Then there’s this from Dan Lungren (R-CA). Again, I want to believe this is a cynical lie, but since I assume most of his colleagues know better, there’s the terrifying possibility that a man with a vote on the House Judiciary Committee believes nonsense like this:
The amendment also attempts to improve the bill’s language requiring minimization of FISA pen registers, despite the fact that such a minimization requirement is unworkable and impractical. Unlike other tools which actually collect content, such as wiretaps, pen registers and trap-and-trace devices merely request outgoing and incoming phone numbers. Because the government cannot collect any content using pen registers, a minimization requirement makes no sense. What is there is there to minimize?
This was roughly accurate when FISA first passed… in 1978. But now pen/trap orders can obtain reams of information, potentially including detailed geolocation tracking data for cell phone users and complete IP logs—every person you e-mail, every IM session you initiate, every Web site you visit. Dan Lungren just can’t fathom why someone might want the government to delete such records when they’re obtained for innocent people, or to limit the circulation of personally-identifying information about innocent Americans (like e-mail addresses) when it’s not relevant to intelligence. The sad thing here is that if you thumb through the transcript, it immediately becomes obvious that Lungren doesn’t have the first idea what he’s talking about. He’s acting as a sock puppet for DoJ, introducing an amendment they’ve written for him and reading off talking points he doesn’t understand in support of it.
If he were minimally informed, he’d know that DoJ had—publicly, at least—agreed over two years ago to develop minimization procedures for National Security Letters, which obtain the same kind of records retrospectively, rather than on an ongoing basis. To say that it would be “unworkable and impractical” to do for pen/traps what DoJ has already agreed to do for NSL records is just incoherent—but there’s no sign that Lungren has stopped to think about the words he’s been instructed to recite. The folks who are writing Lungren’s scripts and handing him his marching orders surely do understand how the law works and what minimization would mean in this context. And once again, I’m not sure whether to regard that as reassuring or all the more worrying.

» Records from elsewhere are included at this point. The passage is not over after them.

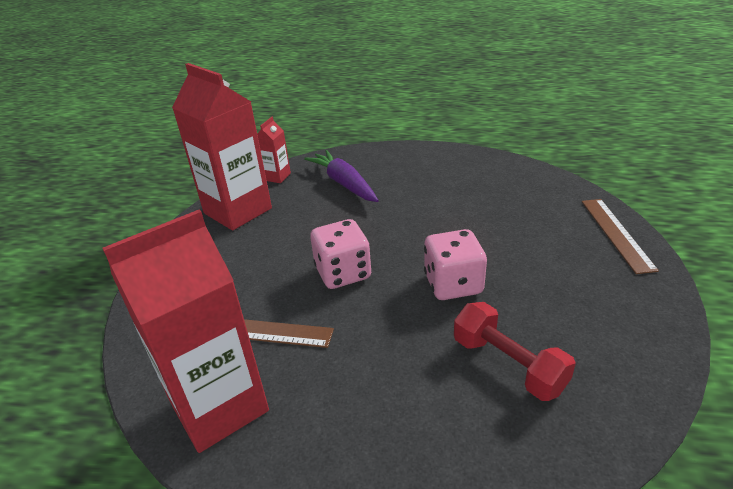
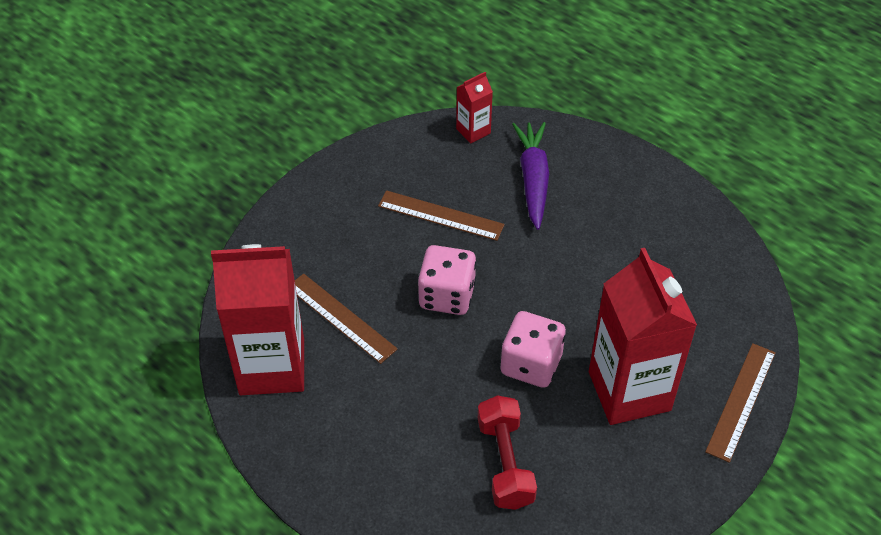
camera: 30 degrees right, 15 degrees up
red carton [172,63,272,231] -> red carton moved to [589,248,697,425]
none -> brown ruler [378,190,505,241]

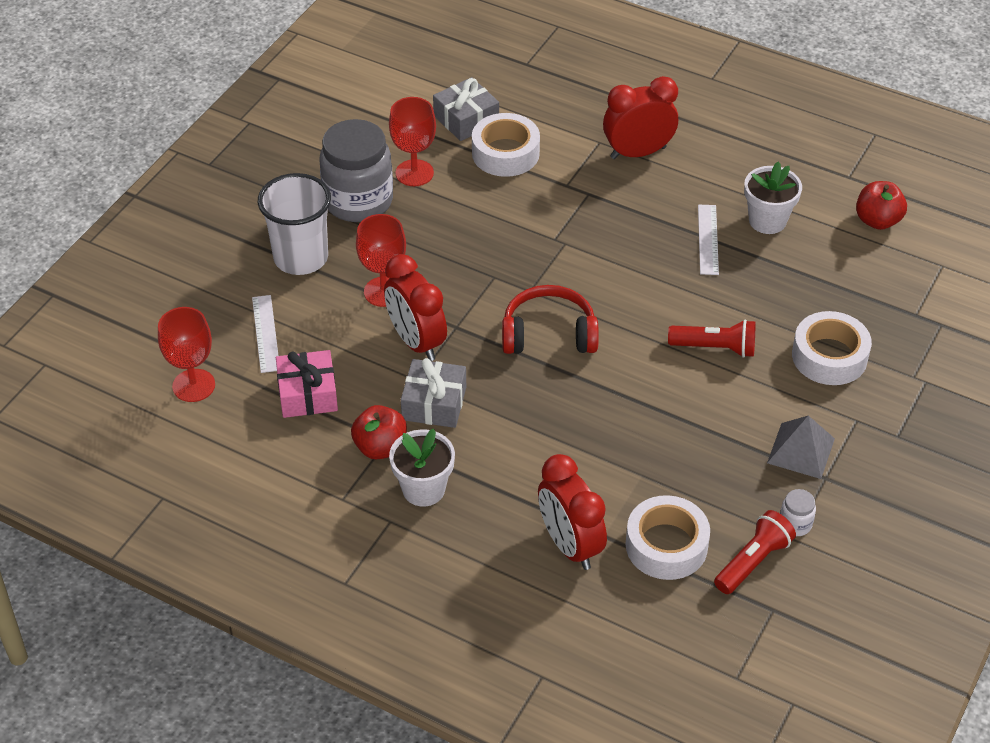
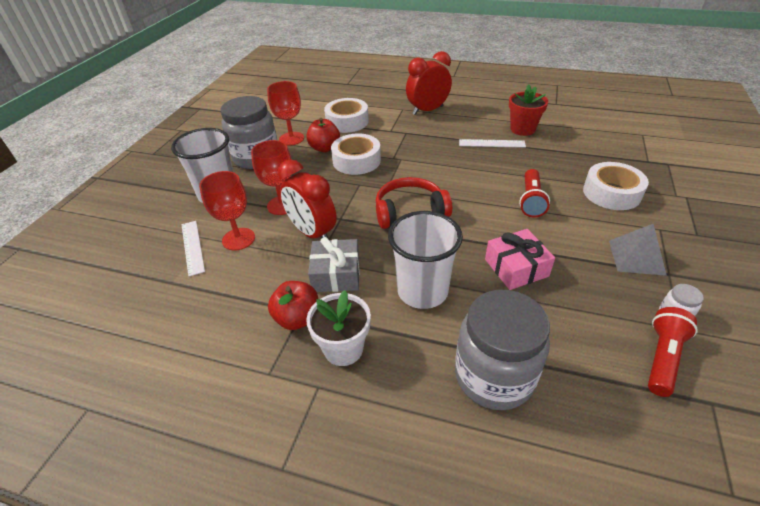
camera: 10 degrees left, 5 degrees down
red goblet [158,307,215,402] -> red goblet moved to [199,171,255,251]
pink gift [276,350,338,418] -> pink gift moved to [485,229,555,290]
grey gift [433,77,499,141] -> none
red clock [538,454,607,570] -> grey jar [455,290,550,410]
white tape [626,495,710,580] -> white tape moved to [331,133,381,175]
red flashlight [668,320,755,358] -> red flashlight turned 105 degrees clockwise [519,169,550,217]
white ruler [698,205,719,275] -> white ruler turned 75 degrees counterclockwise [459,139,526,148]
white flower pot [744,161,802,234] -> red flower pot [509,85,548,136]
red apple [856,181,907,230] -> red apple moved to [306,118,340,152]
none -> white cup [388,211,463,309]

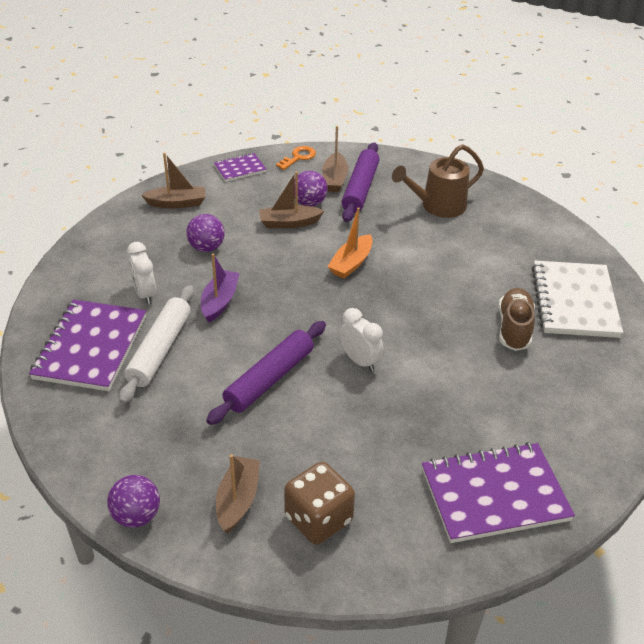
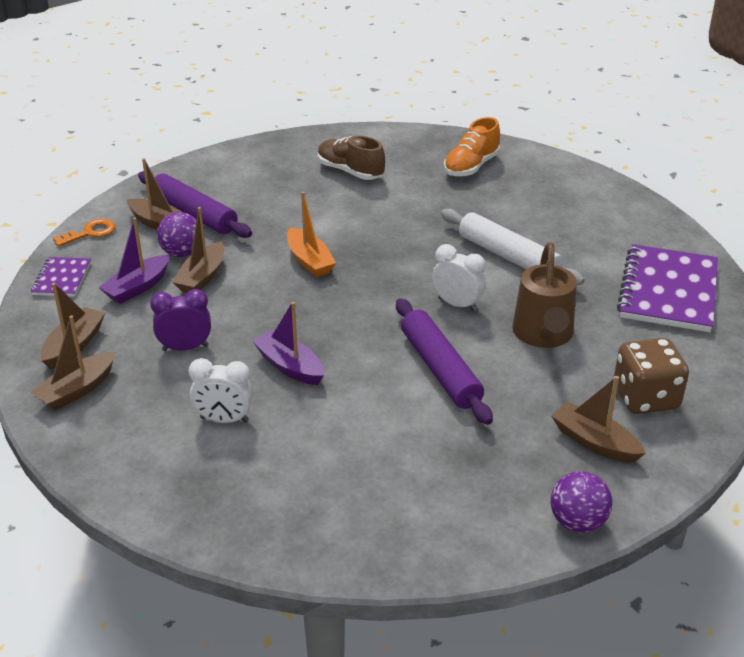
camera: 60 degrees left, 5 degrees down
purple notebook [29,299,146,391] -> none
white rolling pin [119,285,194,404] -> white rolling pin moved to [441,209,585,285]
purple ball [186,214,225,252] -> purple clock [150,289,211,351]
orange key [276,146,316,170] -> orange key turned 75 degrees clockwise [53,219,115,247]
white clock [340,308,384,371] -> white clock turned 45 degrees clockwise [432,244,486,312]
brown watering can [392,144,484,218] -> brown watering can moved to [512,242,577,348]
brown shoe [498,288,535,351] -> brown shoe moved to [318,136,385,180]
white notebook [532,261,623,338] -> orange shoe [444,117,500,177]
none -> brown boat [31,315,115,410]
none -> purple boat [98,217,170,304]

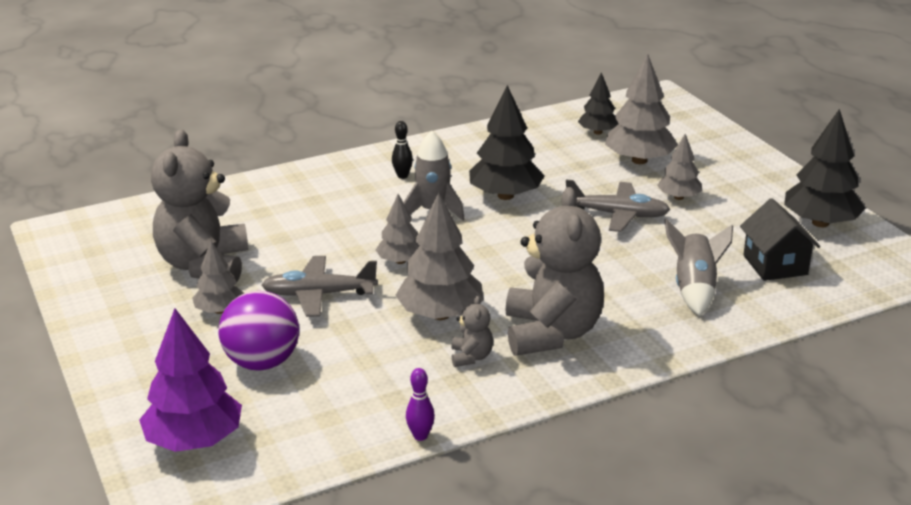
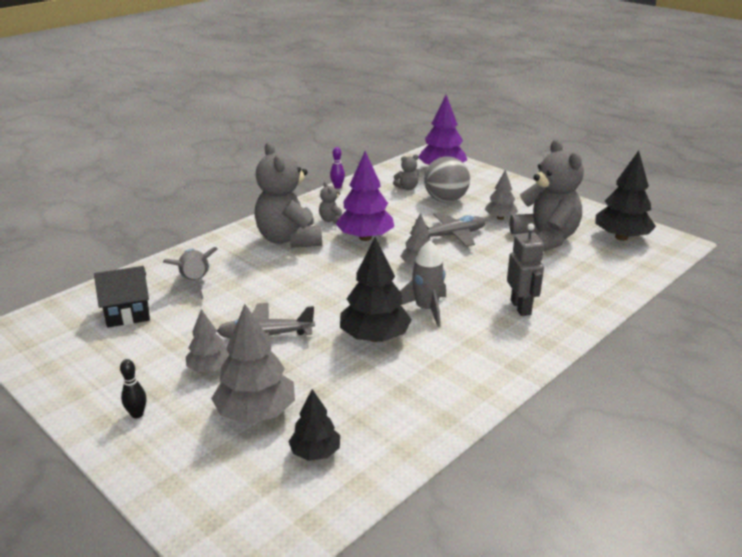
camera: 160 degrees right, 0 degrees up
purple ball [218,291,299,371] -> grey ball [424,156,470,202]
black bowling pin [392,121,413,179] -> black bowling pin moved to [120,359,146,419]
grey tree [395,192,484,320] -> purple tree [336,151,394,241]
black house [740,198,820,281] -> black house turned 75 degrees counterclockwise [94,266,150,328]
black tree [784,109,866,227] -> black tree moved to [595,151,656,241]
none -> grey teddy bear [393,154,419,190]
none -> grey robot [507,223,544,316]

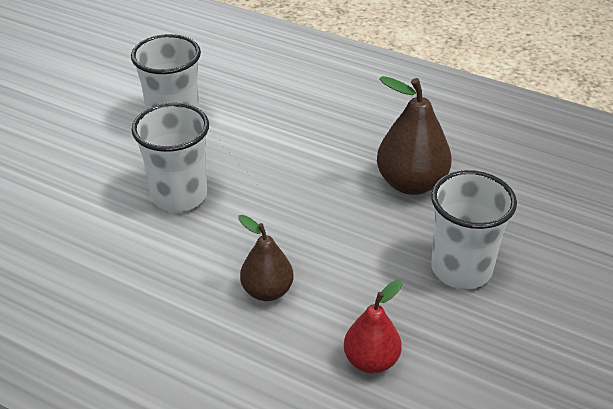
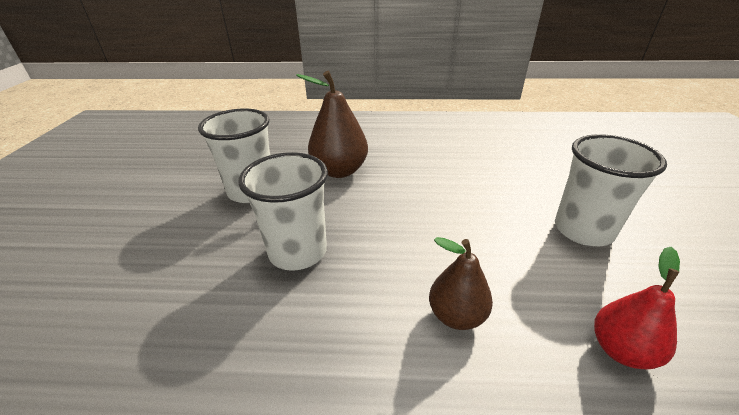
camera: 25 degrees left, 5 degrees down
brown pear [377,76,452,195] -> brown pear moved to [296,71,368,178]

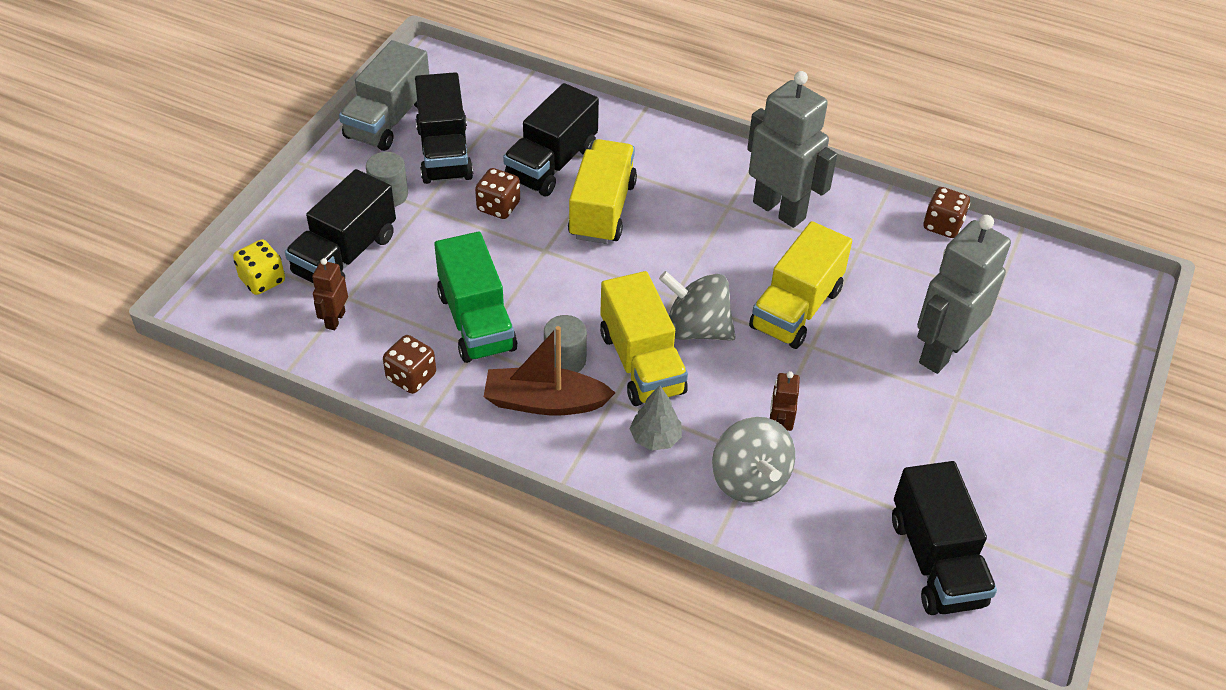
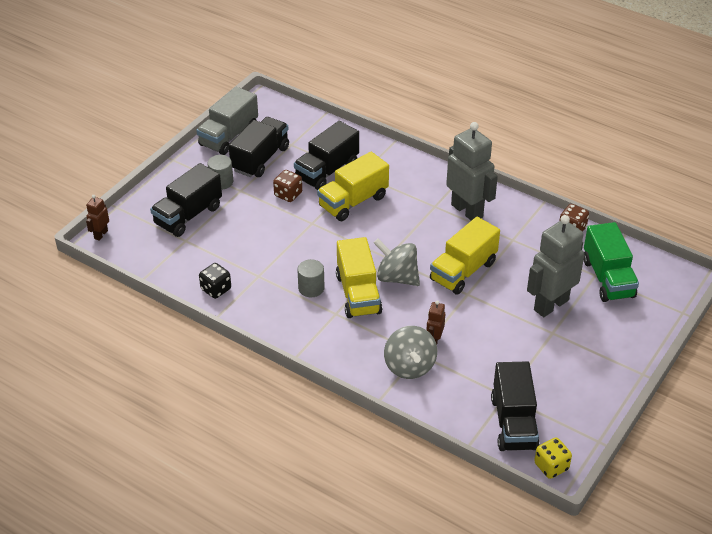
camera: 10 degrees right, 5 degrees down
yellow dice [233,239,285,295] -> yellow dice moved to [534,438,572,479]
brown robot [312,258,348,330] -> brown robot moved to [86,195,109,241]
brown dice [383,335,436,394] -> black dice [199,263,231,299]
black truck [415,72,473,184] -> black truck turned 150 degrees counterclockwise [229,117,289,177]
green truck [434,232,518,363] -> green truck moved to [584,222,639,302]
brown boat [484,326,615,415] -> none
yellow truck [568,139,637,244] -> yellow truck turned 150 degrees counterclockwise [317,152,389,221]
grey tree [629,385,682,451] -> none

I’m not even going to get into the whole running “what if al-Qaeda opens a bookstore” bit, which even in this context is depressing. On the whole, rereading the hearing transcripts felt a bit like watching Charlie from Of Mice and Men playing with some delicate woodland creature. You can tell they don’t mean any harm, but when that much power is wedded to so little understanding of what they’re handling, you just know they’re gonna break it.